● Supplied passage
########

Appreciation vs Appropriation
Let’s first take a look at the difference between cultural appreciation and cultural appropriation. Cultural appropriation happens when a majority culture exploits parts of a minority culture out of its original context at the expense of the original culture, and usually at the majority cultures gain. This is especially harmful when it adds to the marginalization of an already marginalized group.
Cultural appreciation on the other hand is when an individual honestly looks to learn about and experience another culture, while keeping themselves educated on the reasons and history behind another culture’s customs. There are very fine lines between appropriation and appreciation, and it is easy to switch from one to the other. The true difference between the two is made up of a person’s intentions and attitude toward the cultural experience they are participating in.
Cultural Appropriation in the USA
The USA has a long and messy history of the exploitation of minority cultures. I will elaborate on this later in the essay, but for the purpose of this paper I am going to focus on the exploitation of Asian minorities within the USA, specifically Koreans.
The Korean wave, or Hallyu, really took off in the United States in the 2000’s with the popularity of Kdramas and K-pop. In 2013 when Psy’s “Gangnam style” came out, K-pop became a word known between most Americans. As K-pop took off in the US and Korean media gained popularity, the inappropriate use of Korean culture also began to take place.
The term “koreaboo” comes from the word “weeaboo”, which indicates one who is overly interested in anime and Japanese culture. Similarly, to be a koreaboo is to be obsessed with Korea and Korean culture. Koreaboos often idolize Korean men and women, having a strong preference for them in dating and picturing them to be “perfect”. They will drop Korean words into their everyday language, accessorizing the Korean language, even when inappropriate and out of context. This little bit of vocabulary comes from the amount of Kdramas they watch and K-pop they listen to. The koreaboo will often fantasize about moving to Korea, as they see it as an ideal and perfect place. However, they have little to no knowledge of the history of Korea and the social issues it faces and fail to see it as a real and functioning country with difficulties.

########

● Items
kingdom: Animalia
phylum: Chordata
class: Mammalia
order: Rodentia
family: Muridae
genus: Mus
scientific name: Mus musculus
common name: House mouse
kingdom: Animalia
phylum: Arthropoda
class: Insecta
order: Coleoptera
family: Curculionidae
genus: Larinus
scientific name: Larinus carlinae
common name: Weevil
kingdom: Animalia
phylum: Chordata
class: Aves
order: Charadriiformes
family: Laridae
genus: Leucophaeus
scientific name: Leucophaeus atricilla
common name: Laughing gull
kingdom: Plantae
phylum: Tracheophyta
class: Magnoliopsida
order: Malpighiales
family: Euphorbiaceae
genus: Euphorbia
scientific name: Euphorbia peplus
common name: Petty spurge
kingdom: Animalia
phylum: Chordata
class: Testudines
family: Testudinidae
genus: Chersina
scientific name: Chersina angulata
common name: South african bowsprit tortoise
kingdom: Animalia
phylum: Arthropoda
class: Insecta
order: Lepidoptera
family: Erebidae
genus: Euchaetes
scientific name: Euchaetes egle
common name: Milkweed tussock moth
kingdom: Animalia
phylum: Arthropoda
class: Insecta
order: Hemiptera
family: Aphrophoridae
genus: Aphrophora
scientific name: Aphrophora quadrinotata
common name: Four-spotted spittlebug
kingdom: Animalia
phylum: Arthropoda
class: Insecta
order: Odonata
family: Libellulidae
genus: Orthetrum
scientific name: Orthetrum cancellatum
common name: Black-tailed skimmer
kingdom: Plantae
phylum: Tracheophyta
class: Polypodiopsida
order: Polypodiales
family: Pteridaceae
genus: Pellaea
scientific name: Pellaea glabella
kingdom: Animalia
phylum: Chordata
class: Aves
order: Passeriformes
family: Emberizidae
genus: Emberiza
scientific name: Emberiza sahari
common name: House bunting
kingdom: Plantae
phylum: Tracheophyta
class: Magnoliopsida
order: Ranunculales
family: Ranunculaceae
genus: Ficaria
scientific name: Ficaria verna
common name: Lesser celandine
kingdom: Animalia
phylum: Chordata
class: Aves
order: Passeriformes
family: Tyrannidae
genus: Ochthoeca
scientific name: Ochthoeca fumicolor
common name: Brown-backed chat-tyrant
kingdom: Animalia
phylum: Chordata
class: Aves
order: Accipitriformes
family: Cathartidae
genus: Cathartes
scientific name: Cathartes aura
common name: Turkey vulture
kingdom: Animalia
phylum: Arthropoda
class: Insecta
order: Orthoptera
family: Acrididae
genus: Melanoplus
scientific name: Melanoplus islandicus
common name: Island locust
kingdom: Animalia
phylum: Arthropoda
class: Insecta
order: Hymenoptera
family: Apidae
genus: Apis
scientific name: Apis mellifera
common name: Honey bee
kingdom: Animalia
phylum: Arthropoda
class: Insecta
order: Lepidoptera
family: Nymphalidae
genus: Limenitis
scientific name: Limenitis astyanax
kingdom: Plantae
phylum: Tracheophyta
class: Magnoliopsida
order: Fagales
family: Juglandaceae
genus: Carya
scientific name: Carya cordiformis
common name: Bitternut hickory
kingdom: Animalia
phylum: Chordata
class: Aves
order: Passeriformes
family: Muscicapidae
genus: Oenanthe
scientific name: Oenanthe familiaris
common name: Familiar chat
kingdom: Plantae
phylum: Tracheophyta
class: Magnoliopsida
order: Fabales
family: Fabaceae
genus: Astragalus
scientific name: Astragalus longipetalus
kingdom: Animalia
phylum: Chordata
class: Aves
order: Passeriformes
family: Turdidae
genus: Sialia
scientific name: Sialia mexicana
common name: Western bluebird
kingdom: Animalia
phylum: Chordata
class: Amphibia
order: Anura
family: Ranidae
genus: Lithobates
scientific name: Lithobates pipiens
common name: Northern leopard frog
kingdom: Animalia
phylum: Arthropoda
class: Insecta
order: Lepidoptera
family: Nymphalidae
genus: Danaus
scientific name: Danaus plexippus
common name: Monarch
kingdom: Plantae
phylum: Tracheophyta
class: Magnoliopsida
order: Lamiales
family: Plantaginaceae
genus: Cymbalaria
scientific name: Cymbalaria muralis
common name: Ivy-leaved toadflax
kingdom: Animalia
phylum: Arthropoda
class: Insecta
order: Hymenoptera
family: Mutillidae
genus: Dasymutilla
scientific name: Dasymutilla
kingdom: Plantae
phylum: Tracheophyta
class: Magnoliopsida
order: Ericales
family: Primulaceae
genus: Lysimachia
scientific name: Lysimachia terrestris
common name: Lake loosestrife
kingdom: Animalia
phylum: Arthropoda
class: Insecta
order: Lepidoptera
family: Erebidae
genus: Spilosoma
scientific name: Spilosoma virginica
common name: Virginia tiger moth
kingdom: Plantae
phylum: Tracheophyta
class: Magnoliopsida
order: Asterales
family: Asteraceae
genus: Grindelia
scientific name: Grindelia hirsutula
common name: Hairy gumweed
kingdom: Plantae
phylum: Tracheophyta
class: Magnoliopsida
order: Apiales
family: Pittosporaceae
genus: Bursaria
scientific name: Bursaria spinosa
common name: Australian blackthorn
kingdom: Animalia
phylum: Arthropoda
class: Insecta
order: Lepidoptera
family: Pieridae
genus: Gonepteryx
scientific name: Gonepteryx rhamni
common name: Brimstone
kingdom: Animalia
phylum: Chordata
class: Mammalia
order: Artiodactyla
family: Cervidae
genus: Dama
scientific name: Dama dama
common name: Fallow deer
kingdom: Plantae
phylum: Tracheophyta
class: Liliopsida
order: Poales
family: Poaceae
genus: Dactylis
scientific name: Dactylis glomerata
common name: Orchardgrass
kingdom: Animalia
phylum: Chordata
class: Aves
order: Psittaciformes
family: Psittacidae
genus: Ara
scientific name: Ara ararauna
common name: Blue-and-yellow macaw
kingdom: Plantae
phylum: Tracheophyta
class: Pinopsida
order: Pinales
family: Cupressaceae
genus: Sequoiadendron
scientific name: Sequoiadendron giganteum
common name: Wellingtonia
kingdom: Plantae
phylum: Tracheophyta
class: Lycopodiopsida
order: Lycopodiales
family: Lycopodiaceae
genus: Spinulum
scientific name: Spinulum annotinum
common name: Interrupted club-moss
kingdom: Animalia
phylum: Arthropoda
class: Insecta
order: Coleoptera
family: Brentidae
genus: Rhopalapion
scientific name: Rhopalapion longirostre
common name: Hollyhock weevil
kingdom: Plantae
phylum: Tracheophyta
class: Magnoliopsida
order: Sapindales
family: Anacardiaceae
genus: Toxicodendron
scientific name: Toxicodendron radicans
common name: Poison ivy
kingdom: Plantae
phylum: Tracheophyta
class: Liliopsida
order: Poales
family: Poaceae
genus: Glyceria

########

● Things to do
(1) List every word or phrase that the cultural appropriation essay places in quotation marks.
(2) Edit the records from their start through the line containing "common name: Laughing gull" by replacing "common name" with "vernacular name", and return only those lines with everything else unchanged.
The essay on cultural appropriation and the records are unrelated material.

● Solutions per task
(1)
“Gangnam style”
“koreaboo”
“weeaboo”
“perfect”

(2)
kingdom: Animalia
phylum: Chordata
class: Mammalia
order: Rodentia
family: Muridae
genus: Mus
scientific name: Mus musculus
vernacular name: House mouse
kingdom: Animalia
phylum: Arthropoda
class: Insecta
order: Coleoptera
family: Curculionidae
genus: Larinus
scientific name: Larinus carlinae
vernacular name: Weevil
kingdom: Animalia
phylum: Chordata
class: Aves
order: Charadriiformes
family: Laridae
genus: Leucophaeus
scientific name: Leucophaeus atricilla
vernacular name: Laughing gull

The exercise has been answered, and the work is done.